阅读材料:

这会将回调事件和 streamEvents 方法中的额外返回信息传递:

const chatModel = new AdvancedCustomChatModel({ n: 4 });

const eventStream = await chatModel.streamEvents([["human", "I am an LLM"]], {
version: "v2",
});

for await (const event of eventStream) {
if (event.event === "on_chat_model_end") {
console.log(JSON.stringify(event, null, 2));
}
}
{
"event": "on_chat_model_end",
"data": {
"output": {
"lc": 1,
"type": "constructor",
"id": [
"langchain_core",
"messages",
"AIMessage"
],
"kwargs": {
"content": "I am",
"tool_calls": [],
"invalid_tool_calls": [],
"additional_kwargs": {},
"response_metadata": {
"tokenUsage": {
"usedTokens": 4
}
}
}
}
},
"run_id": "11dbdef6-1b91-407e-a497-1a1ce2974788",
"name": "AdvancedCustomChatModel",
"tags": [],
"metadata": {
"ls_model_type": "chat"
}
}

追踪(高级)

如果您正在实现一个自定义的聊天模型,并希望将其与 LangSmith 等追踪服务一起使用, 您可以通过在模型上实现 invocationParams() 方法,自动记录某次调用所使用的参数。

此方法完全是可选的,但它返回的任何内容都将作为元数据记录到追踪中。

以下是一种可能的使用模式:

import { CallbackManagerForLLMRun } from "@langchain/core/callbacks/manager";
import {
BaseChatModel,
type BaseChatModelCallOptions,
type BaseChatModelParams,
} from "@langchain/core/language_models/chat_models";
import { BaseMessage } from "@langchain/core/messages";
import { ChatResult } from "@langchain/core/outputs";

interface CustomChatModelOptions extends BaseChatModelCallOptions {
// Some required or optional inner args
tools: Record<string, any>[];
}

interface CustomChatModelParams extends BaseChatModelParams {
temperature: number;
n: number;
}

class CustomChatModel extends BaseChatModel<CustomChatModelOptions> {
temperature: number;

n: number;

static lc_name(): string {
return "CustomChatModel";
}

constructor(fields: CustomChatModelParams) {
super(fields);
this.temperature = fields.temperature;
this.n = fields.n;
}

// Anything returned in this method will be logged as metadata in the trace.

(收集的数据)
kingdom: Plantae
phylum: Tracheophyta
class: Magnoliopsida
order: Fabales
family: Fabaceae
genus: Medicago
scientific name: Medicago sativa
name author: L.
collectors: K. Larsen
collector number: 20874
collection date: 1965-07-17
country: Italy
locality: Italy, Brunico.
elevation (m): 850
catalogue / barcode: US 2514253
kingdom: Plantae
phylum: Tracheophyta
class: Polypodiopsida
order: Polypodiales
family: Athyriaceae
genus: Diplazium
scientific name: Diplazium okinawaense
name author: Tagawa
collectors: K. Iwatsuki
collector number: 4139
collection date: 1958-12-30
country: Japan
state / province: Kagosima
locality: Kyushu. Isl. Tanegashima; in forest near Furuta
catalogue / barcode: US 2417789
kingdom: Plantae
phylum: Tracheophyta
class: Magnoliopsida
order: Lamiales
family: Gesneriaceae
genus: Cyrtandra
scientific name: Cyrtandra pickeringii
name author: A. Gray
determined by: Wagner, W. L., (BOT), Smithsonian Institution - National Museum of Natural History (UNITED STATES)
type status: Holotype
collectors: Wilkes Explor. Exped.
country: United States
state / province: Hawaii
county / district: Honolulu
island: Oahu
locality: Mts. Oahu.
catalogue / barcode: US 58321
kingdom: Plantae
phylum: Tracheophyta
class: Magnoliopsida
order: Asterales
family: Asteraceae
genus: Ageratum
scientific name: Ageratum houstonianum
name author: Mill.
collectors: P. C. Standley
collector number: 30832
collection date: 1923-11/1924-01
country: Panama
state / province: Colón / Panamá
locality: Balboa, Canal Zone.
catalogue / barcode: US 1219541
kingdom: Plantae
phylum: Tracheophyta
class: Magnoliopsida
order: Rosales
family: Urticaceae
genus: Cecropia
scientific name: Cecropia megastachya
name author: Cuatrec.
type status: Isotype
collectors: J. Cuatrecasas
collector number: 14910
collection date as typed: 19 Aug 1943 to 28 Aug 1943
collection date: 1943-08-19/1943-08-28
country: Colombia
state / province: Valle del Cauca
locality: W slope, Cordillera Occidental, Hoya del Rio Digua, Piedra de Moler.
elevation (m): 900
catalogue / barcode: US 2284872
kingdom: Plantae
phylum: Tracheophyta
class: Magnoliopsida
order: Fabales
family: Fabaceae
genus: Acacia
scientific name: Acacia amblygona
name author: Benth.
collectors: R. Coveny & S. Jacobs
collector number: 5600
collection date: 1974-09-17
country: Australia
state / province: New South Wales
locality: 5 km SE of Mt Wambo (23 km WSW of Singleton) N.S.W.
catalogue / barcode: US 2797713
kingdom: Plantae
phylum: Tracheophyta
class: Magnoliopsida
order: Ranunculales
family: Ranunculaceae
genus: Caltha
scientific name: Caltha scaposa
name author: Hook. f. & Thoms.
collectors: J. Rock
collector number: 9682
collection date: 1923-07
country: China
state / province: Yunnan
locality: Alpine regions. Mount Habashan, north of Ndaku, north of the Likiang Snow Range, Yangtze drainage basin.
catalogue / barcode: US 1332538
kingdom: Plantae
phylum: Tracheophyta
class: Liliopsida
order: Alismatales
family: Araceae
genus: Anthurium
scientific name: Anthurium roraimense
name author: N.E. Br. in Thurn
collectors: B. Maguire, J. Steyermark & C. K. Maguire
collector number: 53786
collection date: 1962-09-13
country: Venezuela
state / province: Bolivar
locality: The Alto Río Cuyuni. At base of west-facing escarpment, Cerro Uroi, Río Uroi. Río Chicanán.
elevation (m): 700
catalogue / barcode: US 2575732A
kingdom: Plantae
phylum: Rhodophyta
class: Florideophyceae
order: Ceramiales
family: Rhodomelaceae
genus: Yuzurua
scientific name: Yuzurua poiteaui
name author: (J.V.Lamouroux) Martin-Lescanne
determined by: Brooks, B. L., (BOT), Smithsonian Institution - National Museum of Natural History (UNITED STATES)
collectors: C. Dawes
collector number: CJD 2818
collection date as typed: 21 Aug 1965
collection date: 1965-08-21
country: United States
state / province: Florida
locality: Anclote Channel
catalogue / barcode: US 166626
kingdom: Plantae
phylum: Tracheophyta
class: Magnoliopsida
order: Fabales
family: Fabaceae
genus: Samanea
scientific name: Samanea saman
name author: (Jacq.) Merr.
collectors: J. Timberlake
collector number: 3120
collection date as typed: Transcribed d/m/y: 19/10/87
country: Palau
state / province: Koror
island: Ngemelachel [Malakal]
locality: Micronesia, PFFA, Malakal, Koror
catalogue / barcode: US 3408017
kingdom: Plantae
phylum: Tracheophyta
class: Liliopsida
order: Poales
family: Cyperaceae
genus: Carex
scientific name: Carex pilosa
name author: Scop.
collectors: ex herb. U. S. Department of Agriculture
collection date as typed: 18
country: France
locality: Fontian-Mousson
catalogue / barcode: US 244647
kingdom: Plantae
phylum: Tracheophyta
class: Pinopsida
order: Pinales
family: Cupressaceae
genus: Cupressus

任务说明: 请把阅读材料中以“如果您正在实现一个自定义的聊天模型”开头的那一段改写成一句更简短的话,并保留其主要信息。 这些条目是另外的材料,与阅读材料彼此独立。

你的回答: 自定义聊天模型若要配合 LangSmith 等追踪服务使用,可以在模型上实现 invocationParams() 方法,从而自动记录每次调用所用的参数。